Now Reading
Stocks News: Gulf Vulnerable To Further Profit-Taking

Stocks News: Gulf Vulnerable To Further Profit-Taking

The Dubai index has dropped for two consecutive sessions but is still up in January.

Gulf stock markets, particularly Dubai and Abu Dhabi, remain vulnerable to further profit-taking on Tuesday as selling of emerging markets continues, though in the Gulf there is none of the panic seen elsewhere.

The Dubai index has dropped for two consecutive sessions to close at 3,688 points on Monday, retreating from last week’s five-year high. It is still up 9.4 per cent in January after one of the best performances globally in 2013 with a 108 per cent surge.

“Any break below 3,620 calls for probing sell-offs to attack the neckline level of 3,515 – the high formed on January 5 – and then likely test 3,420,” Shiv Prakash, senior technical analyst at NBAD Securities, says in a note.

Some traders are calling for clients to book profits and return at lower levels. Most consider the correction healthy for the market, and not a reason to panic as local economic fundamentals and the long-term bullish outlook have not changed.

Asian shares remain under pressure on Tuesday because of fears over a Chinese growth slowdown and a reduction of U.S. monetary stimulus.

In Kuwait, top telecommunications operator Zain may come under selling pressure after the firm reported near-flat fourth-quarter profit of 51 million dinars ($181 million), missing two analysts’ estimates of 52.1-59.1 million dinars.

The stock hit a near five-year low on Sunday before recovering 1.6 per cent on Monday.

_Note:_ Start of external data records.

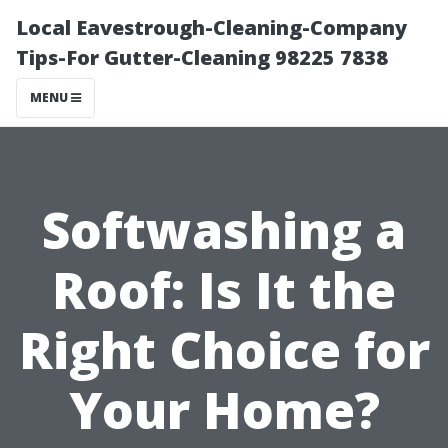
Local Eavestrough-Cleaning-Company
Tips-For Gutter-Cleaning 98225 7838
MENU
Softwashing a
Roof: Is It the
Right Choice for
Your Home?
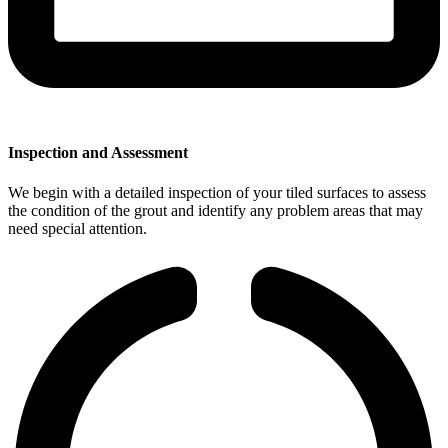
Inspection and Assessment
We begin with a detailed inspection of your tiled surfaces to assess
the condition of the grout and identify any problem areas that may
need special attention.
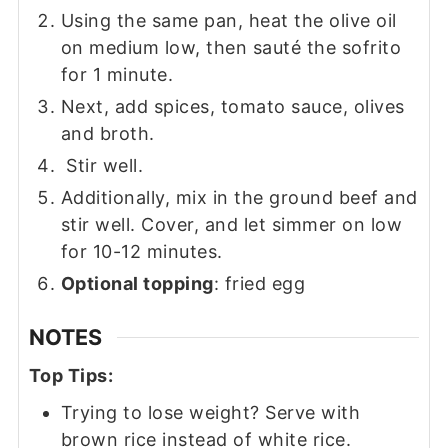
Using the same pan, heat the olive oil
on medium low, then sauté the sofrito
for 1 minute.
Next, add spices, tomato sauce, olives
and broth.
Stir well.
Additionally, mix in the ground beef and
stir well. Cover, and let simmer on low
for 10-12 minutes.
Optional topping
: fried egg
NOTES
Top Tips:
Trying to lose weight? Serve with
brown rice instead of white rice.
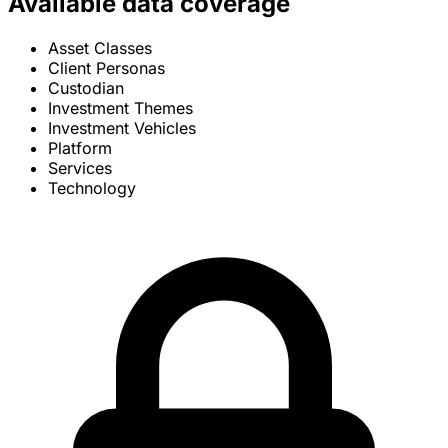
Available data coverage
Asset Classes
Client Personas
Custodian
Investment Themes
Investment Vehicles
Platform
Services
Technology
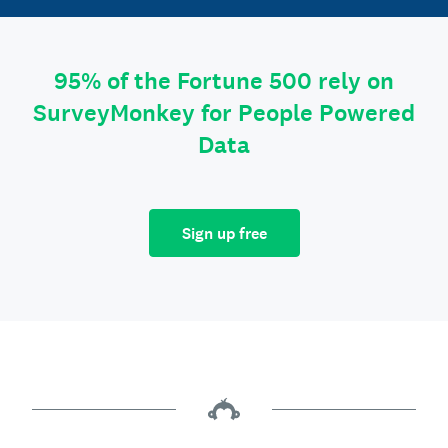
95% of the Fortune 500 rely on
SurveyMonkey for People Powered
Data
Sign up free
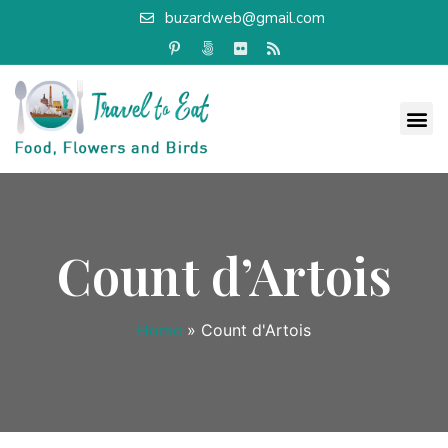
buzardweb@gmail.com
Count d’Artois
Home
»
Count d'Artois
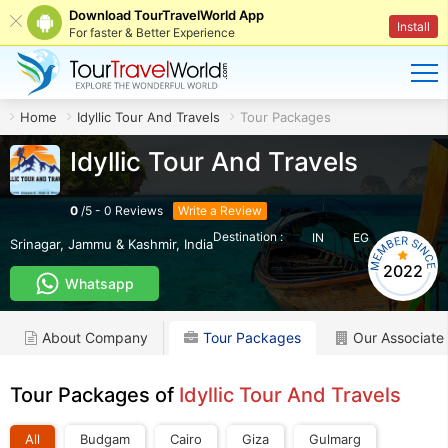
Download TourTravelWorld App
Install
For faster & Better Experience
Home
Idyllic Tour And Travels
Tour Packages
Idyllic Tour And Travels
0
/
5
-
0
Reviews
Write a Review
Destination :
IN
EG
Srinagar
,
Jammu & Kashmir
,
India
2022
Whatsapp
About Company
Tour Packages
Our Associate
Tour Packages of
Idyllic Tour And Travels
All
Budgam
Cairo
Giza
Gulmarg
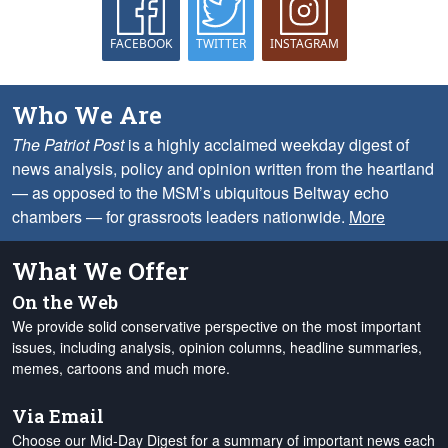
FACEBOOK
TWITTER
INSTAGRAM
Who We Are
The Patriot Post
is a highly acclaimed weekday digest of
news analysis, policy and opinion written from the heartland
— as opposed to the MSM’s ubiquitous Beltway echo
chambers — for grassroots leaders nationwide.
More
What We Offer
On the Web
We provide solid conservative perspective on the most important
issues, including analysis, opinion columns, headline summaries,
memes, cartoons and much more.
Via Email
Choose our Mid-Day Digest for a summary of important news each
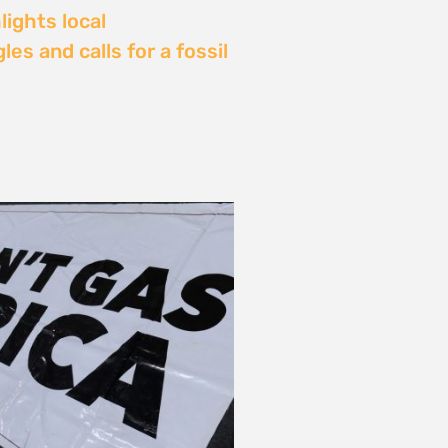
Delay: Africa’s Energy
s Being Decided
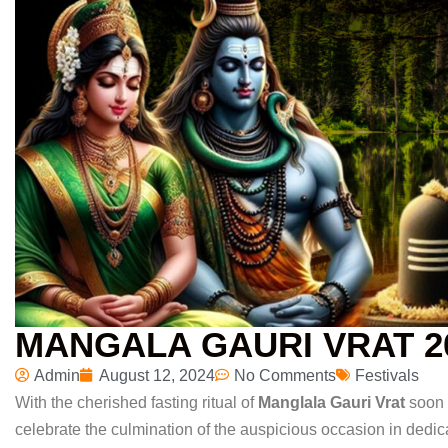
MANGALA GAURI VRAT 2
Admin
August 12, 2024
No Comments
Festivals
With the cherished fasting ritual of
Manglala Gauri Vrat
soon 
celebrate the culmination of the auspicious occasion in dedic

In Egypt, the tone is strong after the top military council gave the army chief, Field Marshal Abdel Fattah al-Sisi, a green light on Monday to seek election as president. The popular opinion is that Sisi is likely to win the vote with Egyptians weary of turmoil.

Cairo’s benchmark index climbed 0.6 per cent on Monday to 7,257 points; it is testing very strong technical resistance in the 7,248-7,693 area, the peaks in January 2011 and April 2010.